Question

2. The rate of diffusion of a gas X is root 2times that of Y. If the molecular mass of X is 16, what is the molecular mass of
gas Y​

Answer 1

Given:-

→ Rate of diffusion of gas 'X' is √2 times

that of gas 'Y'.

→ Molecular mass of 'X' = 16 u

To find:-

→ Molecular mass of gas 'Y'.

Solution:-

According to Graham's law, we know that :-

r₁/r₂ = √(M₂/M₁)

Where :-

• r₁ is the rate of diffusion of gas 'X'.

• r₂ is the rate of diffusion of gas 'Y'.

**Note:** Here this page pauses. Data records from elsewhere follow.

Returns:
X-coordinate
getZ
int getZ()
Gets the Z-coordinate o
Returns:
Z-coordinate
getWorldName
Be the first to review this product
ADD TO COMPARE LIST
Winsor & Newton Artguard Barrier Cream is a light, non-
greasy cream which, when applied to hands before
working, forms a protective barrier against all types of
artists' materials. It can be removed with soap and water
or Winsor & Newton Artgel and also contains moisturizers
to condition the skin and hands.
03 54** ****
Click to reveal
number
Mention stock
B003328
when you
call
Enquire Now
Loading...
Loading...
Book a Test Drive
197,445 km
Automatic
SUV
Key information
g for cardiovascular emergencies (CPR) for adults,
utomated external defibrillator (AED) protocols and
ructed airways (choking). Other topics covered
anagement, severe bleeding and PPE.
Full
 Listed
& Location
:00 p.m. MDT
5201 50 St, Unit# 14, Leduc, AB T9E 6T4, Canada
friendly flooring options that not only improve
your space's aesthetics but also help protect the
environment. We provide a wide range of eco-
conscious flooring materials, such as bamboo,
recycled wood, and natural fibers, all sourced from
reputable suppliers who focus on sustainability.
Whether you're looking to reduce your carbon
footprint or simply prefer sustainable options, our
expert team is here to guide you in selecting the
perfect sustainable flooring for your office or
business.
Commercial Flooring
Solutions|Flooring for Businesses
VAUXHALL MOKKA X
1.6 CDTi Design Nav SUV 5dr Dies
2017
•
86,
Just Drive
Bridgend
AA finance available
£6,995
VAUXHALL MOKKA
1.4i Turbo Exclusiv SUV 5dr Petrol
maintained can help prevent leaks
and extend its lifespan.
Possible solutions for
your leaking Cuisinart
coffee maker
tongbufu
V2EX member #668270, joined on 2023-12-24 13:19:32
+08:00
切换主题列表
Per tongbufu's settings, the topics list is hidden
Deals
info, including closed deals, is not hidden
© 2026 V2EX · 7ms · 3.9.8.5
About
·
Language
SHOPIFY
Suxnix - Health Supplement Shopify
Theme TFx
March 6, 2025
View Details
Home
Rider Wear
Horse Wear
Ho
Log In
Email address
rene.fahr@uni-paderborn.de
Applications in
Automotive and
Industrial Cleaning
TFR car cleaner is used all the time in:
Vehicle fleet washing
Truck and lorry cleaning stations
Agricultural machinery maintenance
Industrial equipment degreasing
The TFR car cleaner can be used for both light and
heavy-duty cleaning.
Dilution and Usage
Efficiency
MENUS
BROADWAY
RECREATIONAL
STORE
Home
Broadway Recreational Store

• M₂ is the molecular mass of gas 'Y'.

• M₁ is the molecular mass of gas 'X'.

According to the question :-

=> r₁ = √2r₂ ----(1)

Now by substituting values in the Graham's formula, we get :-

=> √2r₂/r₂ = √(M₂/M₁)

=> √2 = √(M₂/16)

=> √2 = √M₂/4

=> (√2)² = (√M₂/4)²

=> 2 = M₂/16

=> M₂ = 16×2

=> M₂ = 32u

Thus, molecular mass of gas 'Y' is 32u .